As one cold leaves…


“We need the leading subscription cold remedy!”

I’m hoping that the sniffles and slightly sore throat I’m feeling tonight are purely the result of the massive change in the weather we’ve had during this weekend, and not a sign of an incipient cold.  Now, admittedly I haven’t had a cold since November, or a day off work due to sickness that wasn’t self-inflicted for ages, but perhaps it’s high time?

Now, I know you all think I’m a sick individual anyway (an unrepentent vegetarian who enjoys listening to Gwar?!), so I’ll emphasise that I’m referring to physical ailments here.  On that basis, my sickness level has massively decreased over the past year: I used to get colds all the time, even in the summer (which is worse), and even during the 5-year period when I wasn’t travelling to work on the Tube every day with my nose stuck in someone’s armpit!

It’s probably my current health streak that’s reduced the regularity of my illnesses: my mother found the same improvement when she began exercising with a vengeance (and, it has to be said, gave up the cancer sticks), though she still caught something at Christmas, so she’s not invulnerable (yet).  I still occasionally think (as I am tonight) that I might be coming down with something, which makes me worry that I might be a hypochondriac!  (Oh, wait, did I already do that joke?)

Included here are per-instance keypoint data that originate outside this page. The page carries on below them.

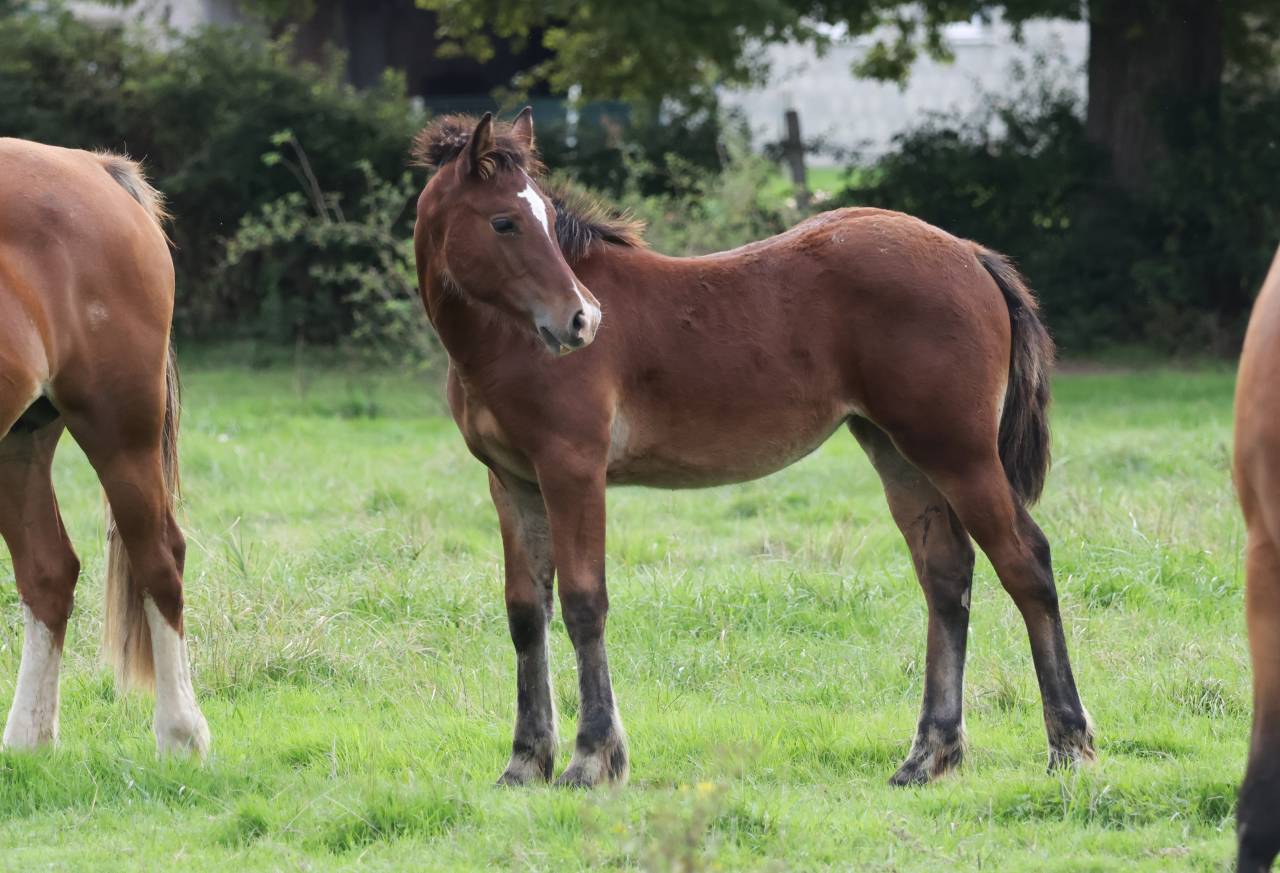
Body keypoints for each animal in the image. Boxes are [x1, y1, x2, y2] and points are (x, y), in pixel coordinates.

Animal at [0, 139, 208, 756]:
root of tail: (92, 166)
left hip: (117, 429)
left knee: (159, 556)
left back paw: (180, 735)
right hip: (20, 440)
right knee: (48, 571)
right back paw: (28, 742)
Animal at [411, 110, 1094, 787]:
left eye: (551, 222)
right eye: (504, 221)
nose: (582, 320)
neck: (505, 341)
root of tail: (972, 255)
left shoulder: (572, 469)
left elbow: (584, 603)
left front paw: (591, 760)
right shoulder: (512, 481)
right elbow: (526, 613)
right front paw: (524, 763)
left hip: (959, 452)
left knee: (1025, 562)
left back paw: (1069, 745)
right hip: (898, 451)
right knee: (946, 574)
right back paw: (928, 754)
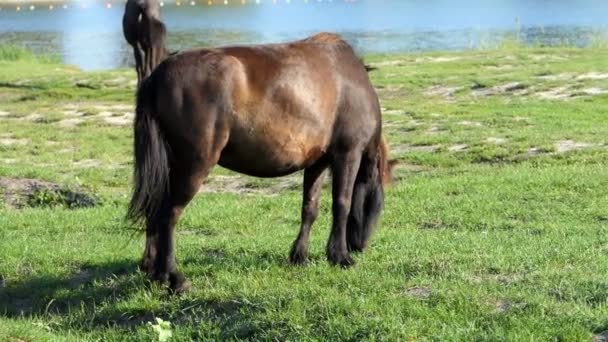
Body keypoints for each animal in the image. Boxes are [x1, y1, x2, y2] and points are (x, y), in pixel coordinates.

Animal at [126, 32, 396, 294]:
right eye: (379, 204)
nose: (361, 246)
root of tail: (157, 76)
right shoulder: (347, 153)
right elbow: (342, 204)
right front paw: (340, 256)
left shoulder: (317, 161)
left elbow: (310, 207)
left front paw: (300, 255)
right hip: (193, 166)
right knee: (168, 215)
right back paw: (175, 278)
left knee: (154, 211)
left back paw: (154, 271)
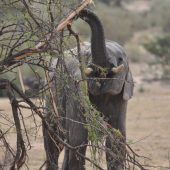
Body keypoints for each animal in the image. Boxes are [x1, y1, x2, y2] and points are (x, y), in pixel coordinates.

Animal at [42, 8, 134, 170]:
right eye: (87, 56)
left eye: (120, 59)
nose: (76, 13)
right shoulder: (76, 90)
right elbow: (78, 138)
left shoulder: (121, 97)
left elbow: (116, 139)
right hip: (51, 94)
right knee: (53, 139)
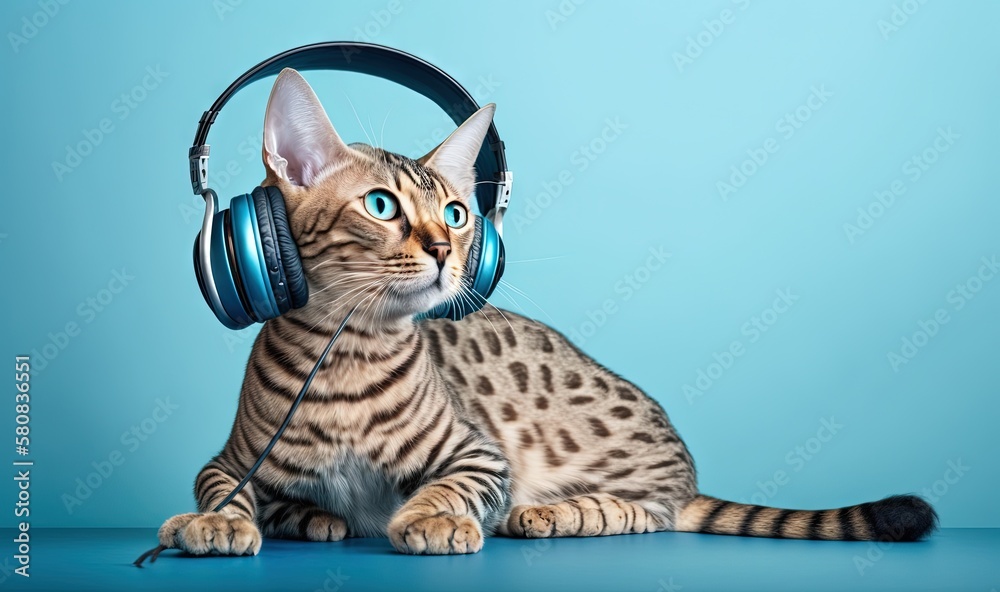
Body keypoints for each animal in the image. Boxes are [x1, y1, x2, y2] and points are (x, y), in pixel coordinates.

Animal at [158, 69, 936, 556]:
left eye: (456, 212)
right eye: (381, 206)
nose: (443, 248)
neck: (348, 351)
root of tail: (681, 464)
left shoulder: (480, 456)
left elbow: (447, 488)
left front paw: (436, 521)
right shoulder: (231, 461)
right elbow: (224, 491)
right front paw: (221, 522)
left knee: (650, 511)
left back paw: (553, 512)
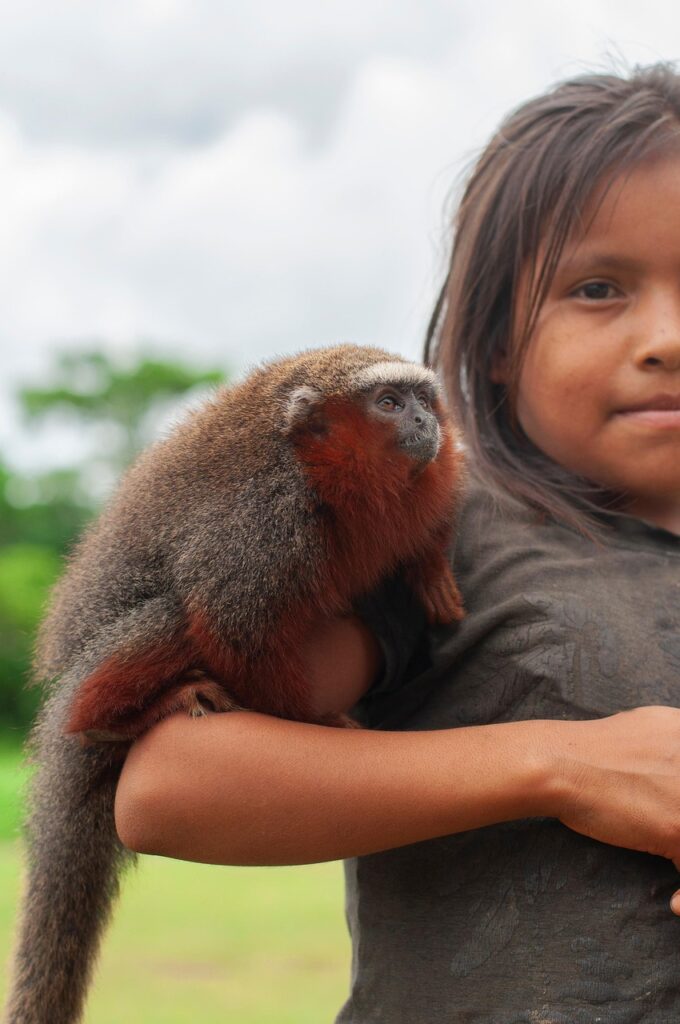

Morale and enjoyment of life also seems to affect sickness rates.  During one bad year of my school life, I remember “getting sick” on a very frequent basis, to the point where I think I may well have been skiving; by contrast, I only had one sick day in the following two school years (when I was at an all-boys school, without stupid girls to get in the way… hey, I was only 12-13!), and to add insult to injury, I missed out on a Drama lesson in which everyone did Thunderbirds sketches!  Sickness then returned when we moved to Worthing, but that’s understandable — the sea air is not for everyone…

Since coming of age, I’ve always been worried about seeming like a skiver for taking sick days off work, but when I first became a permanent member of staff at my current employer (in a different department to today) after nearly a year as a temp, my boss said he’d seen me come in on days when he reckoned I was so ill I really shouldn’t have!  It’s mostly been sniffles and minor cases of “whatever’s going around the office”, but one time in my current role, I got spoken to about my sickness level — working in the dusty file archive had made me sick during my first few months there, and then…

Oh yes, that bout of gastroenteritis in February 2010, when I’d been in my job for almost a year and was about to have my annual appraisal.  I reckon it was because I’d found my old Atari Lynx at home in Worthing, and unboxed it for the first time in probably a decade; I always used to play on it in bed when I was off sick from school, so perhaps an old cold virus had mutated over the years, turning it into Pandora’s Box…


That’s L-Y-N-red X on the door

It was a Sunday night and I’d just blown a load of dust out of my computer while watching Flash Gordon on TV, when I felt the need to… okay, I’ll spare you the details, but suffice to say it was at least 24 hours before I could even drink water and keep it down for any length of time.  I must have lost a stone in weight (and then quickly put it back on again, alas), and there were times I was afraid I might die… and times I was afraid I might not.  It took four days before I could face going back to work, and even then, I took Friday morning off to see the quack for reassurance (on the urging of “other female best friend”, who had had the bacteriological version of the condition, and wanted me to make sure I wouldn’t get it again).

Anyway, enough gruesome discussion of morbidity — the fact is that I haven’t had a cold since November (I really should arrange to give blood some time soon, as it’s been too long), and I reckon it’s down to the improvement in my fitness… though probably also overcoming depression and general low feelings.

Wouldn’t it be depressing if I caught cold just before my holiday to the USA next month?  No, no, happy thoughts, happy thoughts, rolling fields of corn basking in the glorious American sunlight, as hordes of varsity cheerleaders swarm around me and pledge their undying love… ah, that’s better.

There’s another explanation for my possible malaise: as I said, there was a seismic shift in the weather this weekend — from the dismal cold and rain we’ve endured since, er, October, to relative dryness and the presence of a strange orange-yellow globe in the sky — and I’ve sadly been getting allergic reactions to pollen and such since coming to London.  So, it might just be plain old hay fever I’m getting.

Oh no, hay fever — and I’m standing in a corn field!  Quick, girls, carry me to the Olympic-sized hot tub!